[What is expected] Write out the lines below as a JSON list of strings, one string per line, skipping any blank lines. Leave out the picture markers.

[Dataset extract]
[Start of Attachment]

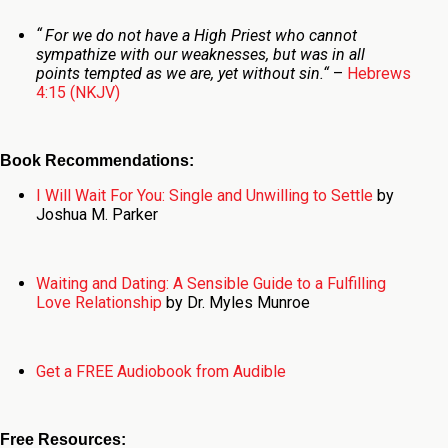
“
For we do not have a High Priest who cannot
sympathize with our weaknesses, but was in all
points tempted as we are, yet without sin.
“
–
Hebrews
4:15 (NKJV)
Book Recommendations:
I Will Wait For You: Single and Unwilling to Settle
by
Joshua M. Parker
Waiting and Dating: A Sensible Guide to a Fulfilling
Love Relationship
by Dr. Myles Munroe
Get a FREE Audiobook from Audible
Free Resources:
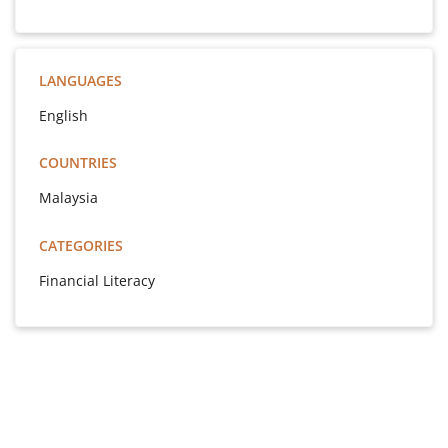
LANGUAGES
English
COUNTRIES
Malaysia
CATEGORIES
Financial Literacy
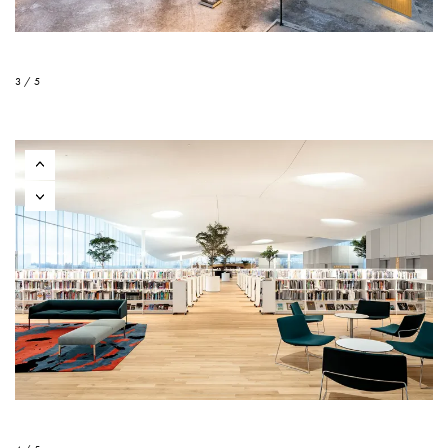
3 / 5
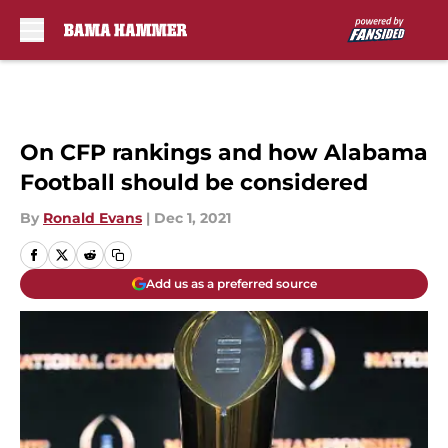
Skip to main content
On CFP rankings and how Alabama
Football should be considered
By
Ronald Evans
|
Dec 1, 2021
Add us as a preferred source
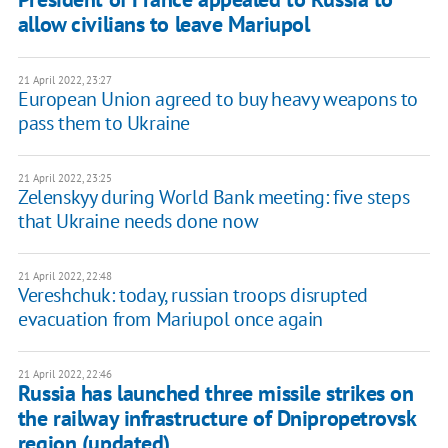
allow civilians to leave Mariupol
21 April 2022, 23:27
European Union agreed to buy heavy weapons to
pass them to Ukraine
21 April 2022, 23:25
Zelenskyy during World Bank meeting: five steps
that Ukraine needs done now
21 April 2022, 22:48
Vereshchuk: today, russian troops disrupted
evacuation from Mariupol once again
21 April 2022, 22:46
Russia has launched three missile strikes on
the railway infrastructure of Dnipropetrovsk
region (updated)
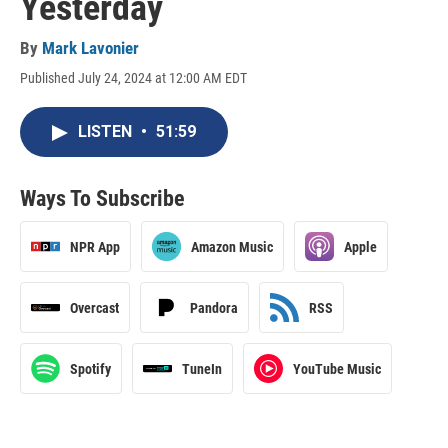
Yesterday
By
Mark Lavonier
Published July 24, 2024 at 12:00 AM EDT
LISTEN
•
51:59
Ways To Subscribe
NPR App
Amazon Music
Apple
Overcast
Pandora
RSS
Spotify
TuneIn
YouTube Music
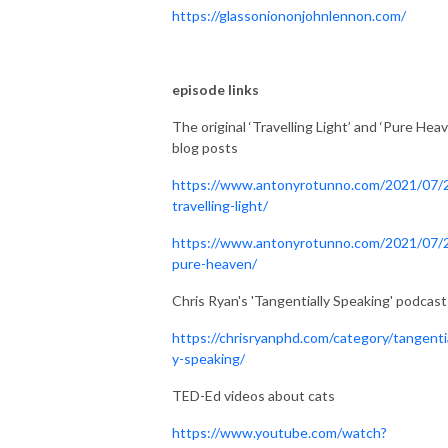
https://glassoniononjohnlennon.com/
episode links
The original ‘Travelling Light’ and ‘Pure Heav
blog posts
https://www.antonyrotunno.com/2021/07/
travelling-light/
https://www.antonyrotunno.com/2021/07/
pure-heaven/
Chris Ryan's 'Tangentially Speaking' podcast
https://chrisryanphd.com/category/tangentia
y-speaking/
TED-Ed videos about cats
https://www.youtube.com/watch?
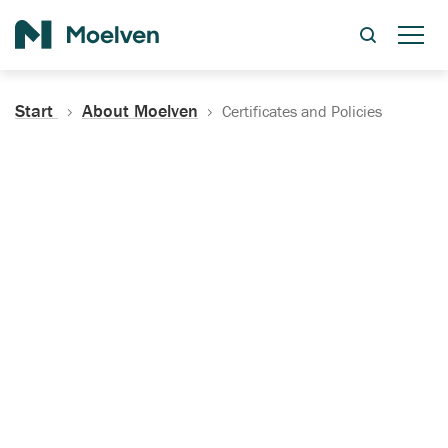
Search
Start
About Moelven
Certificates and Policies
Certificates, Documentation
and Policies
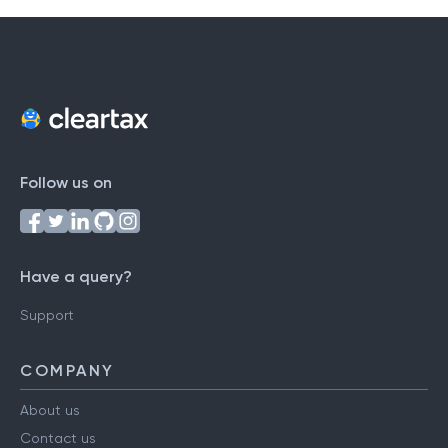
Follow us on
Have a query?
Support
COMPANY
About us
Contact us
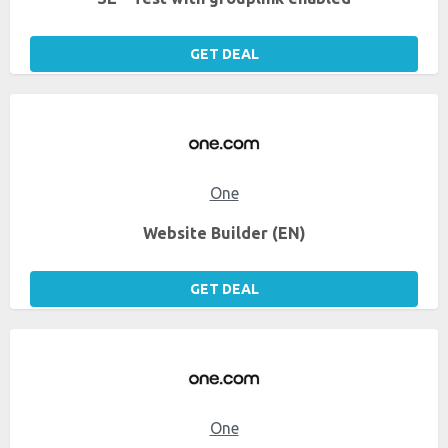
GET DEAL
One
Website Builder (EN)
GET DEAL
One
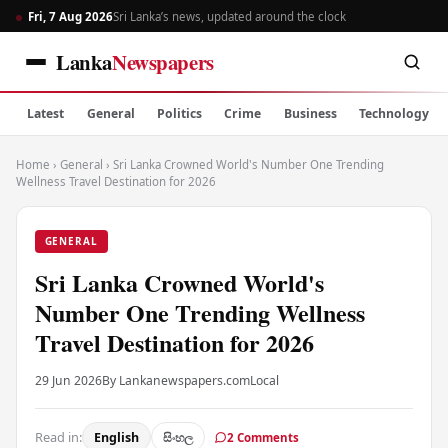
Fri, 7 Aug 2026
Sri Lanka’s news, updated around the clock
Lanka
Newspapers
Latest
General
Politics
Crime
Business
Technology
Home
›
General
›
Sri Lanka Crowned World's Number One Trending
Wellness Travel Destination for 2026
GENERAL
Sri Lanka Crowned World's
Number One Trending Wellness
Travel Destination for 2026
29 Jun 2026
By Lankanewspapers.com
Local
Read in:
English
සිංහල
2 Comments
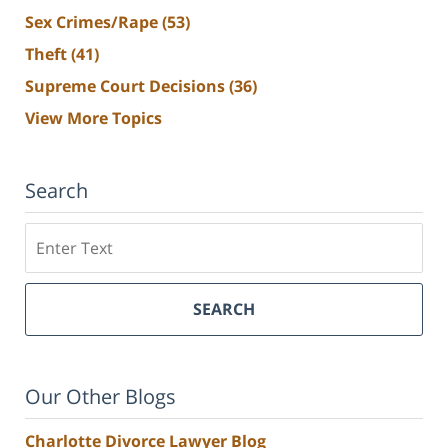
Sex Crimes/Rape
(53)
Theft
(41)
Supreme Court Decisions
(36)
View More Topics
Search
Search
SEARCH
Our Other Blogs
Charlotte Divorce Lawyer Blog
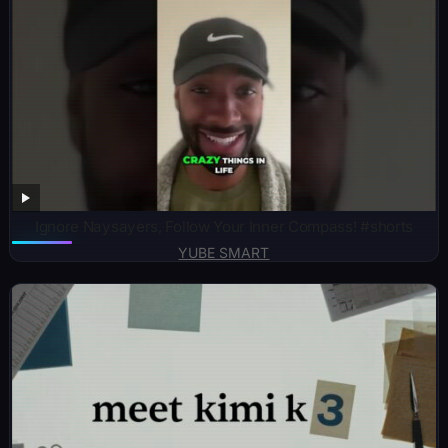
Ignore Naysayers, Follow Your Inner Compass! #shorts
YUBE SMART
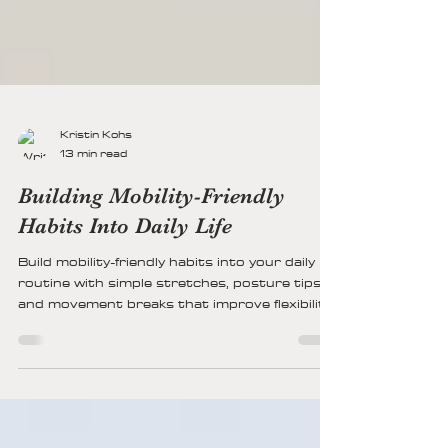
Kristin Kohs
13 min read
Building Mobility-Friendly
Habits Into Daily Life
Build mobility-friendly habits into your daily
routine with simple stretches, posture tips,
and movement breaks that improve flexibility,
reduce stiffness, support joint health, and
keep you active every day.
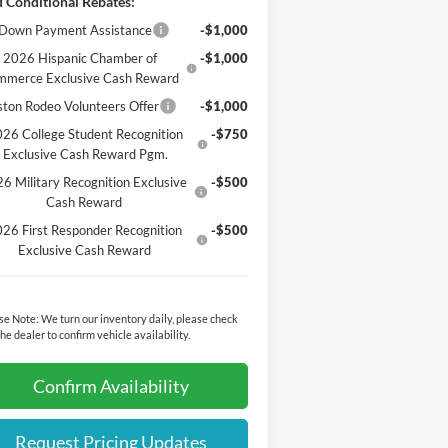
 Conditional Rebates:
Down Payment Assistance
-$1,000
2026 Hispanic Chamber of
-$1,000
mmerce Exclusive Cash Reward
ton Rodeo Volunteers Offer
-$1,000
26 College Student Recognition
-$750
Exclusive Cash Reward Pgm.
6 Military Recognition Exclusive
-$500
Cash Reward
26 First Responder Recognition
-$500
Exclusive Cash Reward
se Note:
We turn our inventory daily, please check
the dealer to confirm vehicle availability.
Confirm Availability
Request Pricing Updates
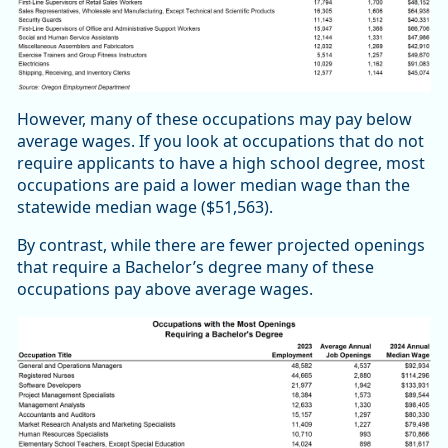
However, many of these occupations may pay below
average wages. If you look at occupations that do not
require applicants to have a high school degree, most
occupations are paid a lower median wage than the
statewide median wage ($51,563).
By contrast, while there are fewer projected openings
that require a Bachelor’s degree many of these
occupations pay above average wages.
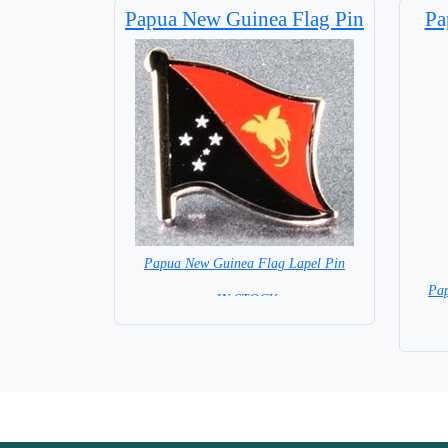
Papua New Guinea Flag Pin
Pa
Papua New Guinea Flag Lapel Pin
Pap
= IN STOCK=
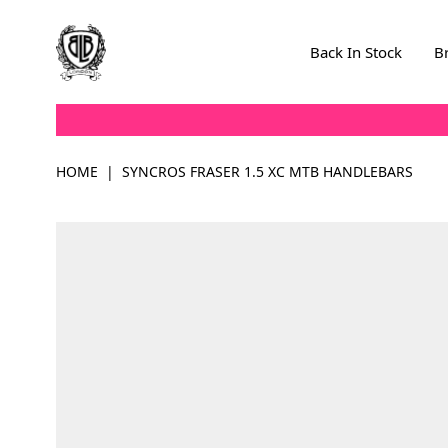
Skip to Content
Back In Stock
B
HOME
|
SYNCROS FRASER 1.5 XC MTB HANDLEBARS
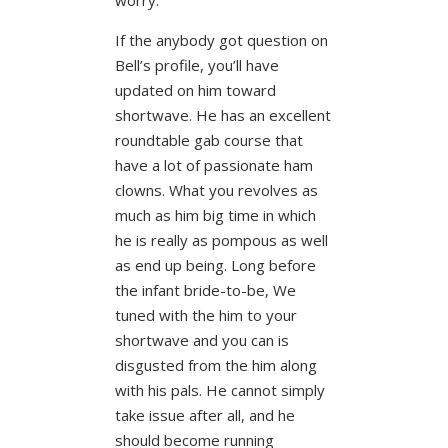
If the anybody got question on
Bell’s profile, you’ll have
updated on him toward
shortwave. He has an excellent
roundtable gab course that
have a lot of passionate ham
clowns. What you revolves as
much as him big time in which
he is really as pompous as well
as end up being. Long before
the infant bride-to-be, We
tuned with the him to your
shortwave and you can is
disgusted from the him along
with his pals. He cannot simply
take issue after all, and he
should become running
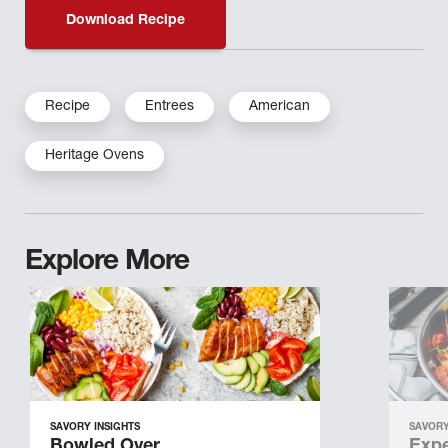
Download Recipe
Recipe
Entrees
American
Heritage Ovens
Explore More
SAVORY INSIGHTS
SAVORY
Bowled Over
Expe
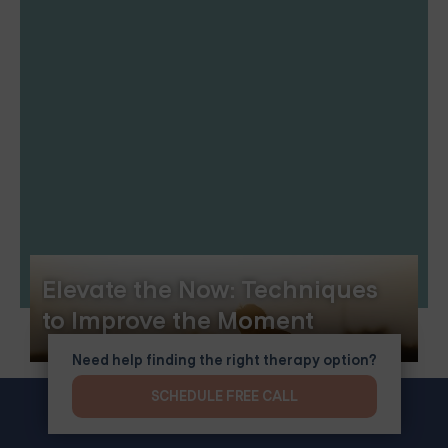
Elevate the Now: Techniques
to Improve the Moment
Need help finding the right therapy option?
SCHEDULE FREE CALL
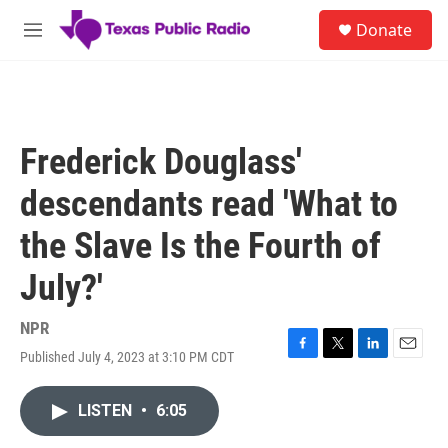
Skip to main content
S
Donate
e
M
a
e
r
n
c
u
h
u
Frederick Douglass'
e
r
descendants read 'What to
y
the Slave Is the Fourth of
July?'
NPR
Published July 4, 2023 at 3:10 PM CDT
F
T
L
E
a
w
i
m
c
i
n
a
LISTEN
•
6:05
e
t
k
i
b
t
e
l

[End of Attachment]

[Solution to the problem]
[
  "“",
  "For we do not have a High Priest who cannot",
  "sympathize with our weaknesses, but was in all",
  "points tempted as we are, yet without sin.",
  "“",
  "–",
  "Hebrews",
  "4:15 (NKJV)",
  "Book Recommendations:",
  "I Will Wait For You: Single and Unwilling to Settle",
  "by",
  "Joshua M. Parker",
  "Waiting and Dating: A Sensible Guide to a Fulfilling",
  "Love Relationship",
  "by Dr. Myles Munroe",
  "Get a FREE Audiobook from Audible",
  "Free Resources:",
  "LANGUAGES",
  "English",
  "COUNTRIES",
  "Malaysia",
  "CATEGORIES",
  "Financial Literacy",
  "3 / 5",
  "Skip to main content",
  "On CFP rankings and how Alabama",
  "Football should be considered",
  "By",
  "Ronald Evans",
  "|",
  "Dec 1, 2021",
  "Add us as a preferred source",
  "allow civilians to leave Mariupol",
  "21 April 2022, 23:27",
  "European Union agreed to buy heavy weapons to",
  "pass them to Ukraine",
  "21 April 2022, 23:25",
  "Zelenskyy during World Bank meeting: five steps",
  "that Ukraine needs done now",
  "21 April 2022, 22:48",
  "Vereshchuk: today, russian troops disrupted",
  "evacuation from Mariupol once again",
  "21 April 2022, 22:46",
  "Russia has launched three missile strikes on",
  "the railway infrastructure of Dnipropetrovsk",
  "region (updated)",
  "Yesterday",
  "By",
  "Mark Lavonier",
  "Published July 24, 2024 at 12:00 AM EDT",
  "LISTEN",
  "•",
  "51:59",
  "Ways To Subscribe",
  "NPR App",
  "Amazon Music",
  "Apple",
  "Overcast",
  "Pandora",
  "RSS",
  "Spotify",
  "TuneIn",
  "YouTube Music",
  "https://glassoniononjohnlennon.com/",
  "episode links",
  "The original ‘Travelling Light’ and ‘Pure Heav",
  "blog posts",
  "https://www.antonyrotunno.com/2021/07/",
  "travelling-light/",
  "https://www.antonyrotunno.com/2021/07/",
  "pure-heaven/",
  "Chris Ryan's 'Tangentially Speaking' podcast",
  "https://chrisryanphd.com/category/tangentia",
  "y-speaking/",
  "TED-Ed videos about cats",
  "https://www.youtube.com/watch?",
  "Search",
  "Start",
  "About Moelven",
  "Certificates and Policies",
  "Certificates, Documentation",
  "and Policies",
  "Follow us on",
  "Have a query?",
  "Support",
  "COMPANY",
  "About us",
  "Contact us",
  "GET DEAL",
  "One",
  "Website Builder (EN)",
  "GET DEAL",
  "One",
  "Fri, 7 Aug 2026",
  "Sri Lanka’s news, updated around the clock",
  "Lanka",
  "Newspapers",
  "Latest",
  "General",
  "Politics",
  "Crime",
  "Business",
  "Technology",
  "Home",
  "›",
  "General",
  "›",
  "Sri Lanka Crowned World's Number One Trending",
  "Wellness Travel Destination for 2026",
  "GENERAL",
  "Sri Lanka Crowned World's",
  "Number One Trending Wellness",
  "Travel Destination for 2026",
  "29 Jun 2026",
  "By Lankanewspapers.com",
  "Local",
  "Read in:",
  "English",
  "සිංහල",
  "2 Comments",
  "Sex Crimes/Rape",
  "(53)",
  "Theft",
  "(41)",
  "Supreme Court Decisions",
  "(36)",
  "View More Topics",
  "Search",
  "Search",
  "SEARCH",
  "Our Other Blogs",
  "Charlotte Divorce Lawyer Blog",
  "Ignore Naysayers, Follow Your Inner Compass! #shorts",
  "YUBE SMART",
  "Kristin Kohs",
  "13 min read",
  "Building Mobility-Friendly",
  "Habits Into Daily Life",
  "Build mobility-friendly habits into your daily",
  "routine with simple stretches, posture tips,",
  "and movement breaks that improve flexibility,",
  "reduce stiffness, support joint health, and",
  "keep you active every day.",
  " Conditional Rebates:",
  "Down Payment Assistance",
  "-$1,000",
  "2026 Hispanic Chamber of",
  "-$1,000",
  "mmerce Exclusive Cash Reward",
  "ton Rodeo Volunteers Offer",
  "-$1,000",
  "26 College Student Recognition",
  "-$750",
  "Exclusive Cash Reward Pgm.",
  "6 Military Recognition Exclusive",
  "-$500",
  "Cash Reward",
  "26 First Responder Recognition",
  "-$500",
  "Exclusive Cash Reward",
  "se Note:",
  "We turn our inventory daily, please check",
  "the dealer to confirm vehicle availability.",
  "Confirm Availability",
  "Request Pricing Updates",
  "However, many of these occupations may pay below",
  "average wages. If you look at occupations that do not",
  "require applicants to have a high school degree, most",
  "occupations are paid a lower median wage than the",
  "statewide median wage ($51,563).",
  "By contrast, while there are fewer projected openings",
  "that require a Bachelor’s degree many of these",
  "occupations pay above average wages.",
  "Papua New Guinea Flag Pin",
  "Pa",
  "Papua New Guinea Flag Lapel Pin",
  "Pap",
  "= IN STOCK=",
  "Skip to Content",
  "Back In Stock",
  "B",
  "HOME",
  "|",
  "SYNCROS FRASER 1.5 XC MTB HANDLEBARS",
  "If the anybody got question on",
  "Bell’s profile, you’ll have",
  "updated on him toward",
  "shortwave. He has an excellent",
  "roundtable gab course that",
  "have a lot of passionate ham",
  "clowns. What you revolves as",
  "much as him big time in which",
  "he is really as pompous as well",
  "as end up being. Long before",
  "the infant bride-to-be, We",
  "tuned with the him to your",
  "shortwave and you can is",
  "disgusted from the him along",
  "with his pals. He cannot simply",
  "take issue after all, and he",
  "should become running",
  "Download Recipe",
  "Recipe",
  "Entrees",
  "American",
  "Heritage Ovens",
  "Explore More",
  "SAVORY INSIGHTS",
  "SAVORY",
  "Bowled Over",
  "Expe",
  "Elevate the Now: Techniques",
  "to Improve the Moment",
  "Need help finding the right therapy option?",
  "SCHEDULE FREE CALL",
  "Skip to main content",
  "S",
  "Donate",
  "e",
  "M",
  "a",
  "e",
  "r",
  "n",
  "c",
  "u",
  "h",
  "u",
  "Frederick Douglass'",
  "e",
  "r",
  "descendants read 'What to",
  "y",
  "the Slave Is the Fourth of",
  "July?'",
  "NPR",
  "Published July 4, 2023 at 3:10 PM CDT",
  "F",
  "T",
  "L",
  "E",
  "a",
  "w",
  "i",
  "m",
  "c",
  "i",
  "n",
  "a",
  "LISTEN",
  "•",
  "6:05",
  "e",
  "t",
  "k",
  "i",
  "b",
  "t",
  "e",
  "l"
]